++++ AVAILABLE RECORDS ++++

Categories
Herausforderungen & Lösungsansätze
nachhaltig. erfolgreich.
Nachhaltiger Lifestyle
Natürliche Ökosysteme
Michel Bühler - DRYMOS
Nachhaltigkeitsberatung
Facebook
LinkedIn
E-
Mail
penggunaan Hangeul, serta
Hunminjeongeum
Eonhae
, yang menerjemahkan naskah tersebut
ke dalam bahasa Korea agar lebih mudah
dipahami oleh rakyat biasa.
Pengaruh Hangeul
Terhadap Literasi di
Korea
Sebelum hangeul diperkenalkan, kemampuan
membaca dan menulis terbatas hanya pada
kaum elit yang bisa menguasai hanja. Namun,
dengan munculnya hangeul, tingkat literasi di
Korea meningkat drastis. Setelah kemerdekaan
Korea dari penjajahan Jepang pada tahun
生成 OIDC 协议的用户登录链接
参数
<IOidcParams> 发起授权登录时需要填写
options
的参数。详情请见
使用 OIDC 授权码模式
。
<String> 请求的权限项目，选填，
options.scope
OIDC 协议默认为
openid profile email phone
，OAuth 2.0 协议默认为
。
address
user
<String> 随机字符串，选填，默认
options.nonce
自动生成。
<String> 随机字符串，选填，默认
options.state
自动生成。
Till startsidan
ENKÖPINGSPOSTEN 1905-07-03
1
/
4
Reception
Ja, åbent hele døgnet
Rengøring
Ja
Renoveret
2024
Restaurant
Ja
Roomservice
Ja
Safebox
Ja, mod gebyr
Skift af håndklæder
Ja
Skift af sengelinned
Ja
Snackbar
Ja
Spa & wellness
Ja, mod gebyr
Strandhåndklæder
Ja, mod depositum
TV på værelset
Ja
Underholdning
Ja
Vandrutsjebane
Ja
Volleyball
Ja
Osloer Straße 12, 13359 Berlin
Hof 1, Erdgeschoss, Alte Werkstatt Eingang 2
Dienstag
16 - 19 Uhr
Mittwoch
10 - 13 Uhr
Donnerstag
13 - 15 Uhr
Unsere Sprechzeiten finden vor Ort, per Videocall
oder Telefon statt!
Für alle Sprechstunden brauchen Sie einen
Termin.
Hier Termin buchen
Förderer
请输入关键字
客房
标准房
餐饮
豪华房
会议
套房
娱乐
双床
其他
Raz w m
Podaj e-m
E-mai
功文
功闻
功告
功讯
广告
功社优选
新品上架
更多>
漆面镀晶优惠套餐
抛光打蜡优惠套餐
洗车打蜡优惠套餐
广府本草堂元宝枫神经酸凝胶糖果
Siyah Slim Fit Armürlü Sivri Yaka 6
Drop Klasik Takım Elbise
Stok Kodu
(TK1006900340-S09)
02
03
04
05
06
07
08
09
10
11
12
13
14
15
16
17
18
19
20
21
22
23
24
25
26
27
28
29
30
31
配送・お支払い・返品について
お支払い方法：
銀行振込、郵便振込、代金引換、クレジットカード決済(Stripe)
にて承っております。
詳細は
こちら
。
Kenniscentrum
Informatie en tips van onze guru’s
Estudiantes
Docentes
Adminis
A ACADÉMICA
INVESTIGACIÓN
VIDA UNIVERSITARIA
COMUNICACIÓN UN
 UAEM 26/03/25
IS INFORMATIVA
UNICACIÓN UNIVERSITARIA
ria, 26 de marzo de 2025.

++++

Reproduce every line of the items above, character for character and in their original order.

Categories
Herausforderungen & Lösungsansätze
nachhaltig. erfolgreich.
Nachhaltiger Lifestyle
Natürliche Ökosysteme
Michel Bühler - DRYMOS
Nachhaltigkeitsberatung
Facebook
LinkedIn
E-
Mail
penggunaan Hangeul, serta
Hunminjeongeum
Eonhae
, yang menerjemahkan naskah tersebut
ke dalam bahasa Korea agar lebih mudah
dipahami oleh rakyat biasa.
Pengaruh Hangeul
Terhadap Literasi di
Korea
Sebelum hangeul diperkenalkan, kemampuan
membaca dan menulis terbatas hanya pada
kaum elit yang bisa menguasai hanja. Namun,
dengan munculnya hangeul, tingkat literasi di
Korea meningkat drastis. Setelah kemerdekaan
Korea dari penjajahan Jepang pada tahun
生成 OIDC 协议的用户登录链接
参数
<IOidcParams> 发起授权登录时需要填写
options
的参数。详情请见
使用 OIDC 授权码模式
。
<String> 请求的权限项目，选填，
options.scope
OIDC 协议默认为
openid profile email phone
，OAuth 2.0 协议默认为
。
address
user
<String> 随机字符串，选填，默认
options.nonce
自动生成。
<String> 随机字符串，选填，默认
options.state
自动生成。
Till startsidan
ENKÖPINGSPOSTEN 1905-07-03
1
/
4
Reception
Ja, åbent hele døgnet
Rengøring
Ja
Renoveret
2024
Restaurant
Ja
Roomservice
Ja
Safebox
Ja, mod gebyr
Skift af håndklæder
Ja
Skift af sengelinned
Ja
Snackbar
Ja
Spa & wellness
Ja, mod gebyr
Strandhåndklæder
Ja, mod depositum
TV på værelset
Ja
Underholdning
Ja
Vandrutsjebane
Ja
Volleyball
Ja
Osloer Straße 12, 13359 Berlin
Hof 1, Erdgeschoss, Alte Werkstatt Eingang 2
Dienstag
16 - 19 Uhr
Mittwoch
10 - 13 Uhr
Donnerstag
13 - 15 Uhr
Unsere Sprechzeiten finden vor Ort, per Videocall
oder Telefon statt!
Für alle Sprechstunden brauchen Sie einen
Termin.
Hier Termin buchen
Förderer
请输入关键字
客房
标准房
餐饮
豪华房
会议
套房
娱乐
双床
其他
Raz w m
Podaj e-m
E-mai
功文
功闻
功告
功讯
广告
功社优选
新品上架
更多>
漆面镀晶优惠套餐
抛光打蜡优惠套餐
洗车打蜡优惠套餐
广府本草堂元宝枫神经酸凝胶糖果
Siyah Slim Fit Armürlü Sivri Yaka 6
Drop Klasik Takım Elbise
Stok Kodu
(TK1006900340-S09)
02
03
04
05
06
07
08
09
10
11
12
13
14
15
16
17
18
19
20
21
22
23
24
25
26
27
28
29
30
31
配送・お支払い・返品について
お支払い方法：
銀行振込、郵便振込、代金引換、クレジットカード決済(Stripe)
にて承っております。
詳細は
こちら
。
Kenniscentrum
Informatie en tips van onze guru’s
Estudiantes
Docentes
Adminis
A ACADÉMICA
INVESTIGACIÓN
VIDA UNIVERSITARIA
COMUNICACIÓN UN
 UAEM 26/03/25
IS INFORMATIVA
UNICACIÓN UNIVERSITARIA
ria, 26 de marzo de 2025.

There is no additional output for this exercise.